Problem to solve: In the B-splines regression post, reproduce the passage starting with "I am trying" and going on through "x = pm.MutableData('x', value=data.x)", changing "longitudinal data" to "panel data".

(Beginning of Given passage)

B-splines regression, out-of-sample predictions

Hi all,

I am trying to fit a B-splines model to some longitudinal data. I defined the model like this (using a skewed normal instead of a regular normal distribution as the likelihood, see https://www.pymc.io/projects/docs/en/latest/api/distributions/generated/pymc.SkewNormal.html).

COORDS = {"splines": np.arange(numKnots+2)}

with pm.Model(coords=COORDS) as model:
    x = pm.MutableData('x', value=data.x)
    B = dmatrix(
    "bs(x, knots=knots, degree=3, include_intercept=True) - 1",
    {"x": x.value, "knots": iKnots},
    )
    a = pm.Normal("a", 0, 3)
    w = pm.Normal("w", mu=0, sigma=2, dims="splines")
    mu = pm.Deterministic("mu", a + pm.math.dot(np.asarray(B, order="F"), w.T))

    sigma = pm.HalfStudentT("sigma", nu=4, sigma=1)

(End of Given passage)
(Beginning of Information shown)

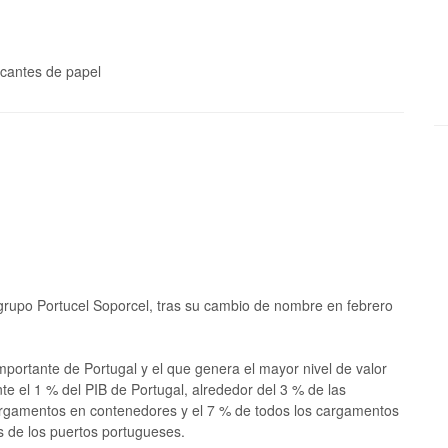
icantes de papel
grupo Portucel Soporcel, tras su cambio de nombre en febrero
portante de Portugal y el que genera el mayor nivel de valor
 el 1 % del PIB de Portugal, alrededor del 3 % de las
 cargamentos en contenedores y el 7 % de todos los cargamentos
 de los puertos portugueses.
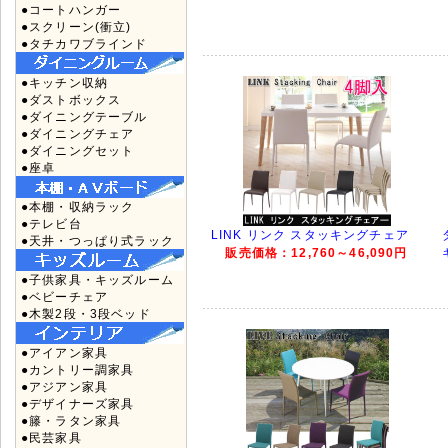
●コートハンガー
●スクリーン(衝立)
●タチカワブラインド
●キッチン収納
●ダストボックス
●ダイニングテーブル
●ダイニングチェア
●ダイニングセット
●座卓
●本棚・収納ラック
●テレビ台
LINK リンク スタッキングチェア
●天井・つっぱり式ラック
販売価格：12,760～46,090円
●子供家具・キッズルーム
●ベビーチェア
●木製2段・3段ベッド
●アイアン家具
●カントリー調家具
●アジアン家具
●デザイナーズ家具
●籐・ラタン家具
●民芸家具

(End of Information shown)
(Beginning of Information shown)

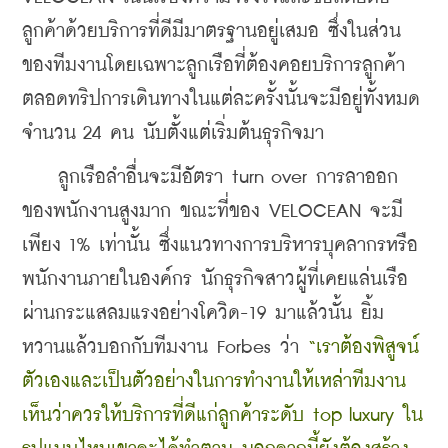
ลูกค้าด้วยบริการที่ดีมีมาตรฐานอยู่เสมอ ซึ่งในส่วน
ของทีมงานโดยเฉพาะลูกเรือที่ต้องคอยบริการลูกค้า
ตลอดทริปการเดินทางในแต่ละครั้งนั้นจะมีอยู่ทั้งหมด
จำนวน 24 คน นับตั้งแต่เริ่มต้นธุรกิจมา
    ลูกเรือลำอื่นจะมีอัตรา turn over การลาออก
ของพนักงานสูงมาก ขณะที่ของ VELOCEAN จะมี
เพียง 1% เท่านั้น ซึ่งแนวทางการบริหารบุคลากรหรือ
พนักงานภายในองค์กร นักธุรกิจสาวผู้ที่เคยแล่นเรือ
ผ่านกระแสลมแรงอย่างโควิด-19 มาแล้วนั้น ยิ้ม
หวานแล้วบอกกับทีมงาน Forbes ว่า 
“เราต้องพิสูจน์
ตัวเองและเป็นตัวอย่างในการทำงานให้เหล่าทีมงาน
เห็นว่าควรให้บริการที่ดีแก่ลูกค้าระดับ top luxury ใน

(End of Information shown)

Your solution:
I am trying to fit a B-splines model to some panel data. I defined the model like this (using a skewed normal instead of a regular normal distribution as the likelihood, see https://www.pymc.io/projects/docs/en/latest/api/distributions/generated/pymc.SkewNormal.html).

COORDS = {"splines": np.arange(numKnots+2)}

with pm.Model(coords=COORDS) as model:
    x = pm.MutableData('x', value=data.x)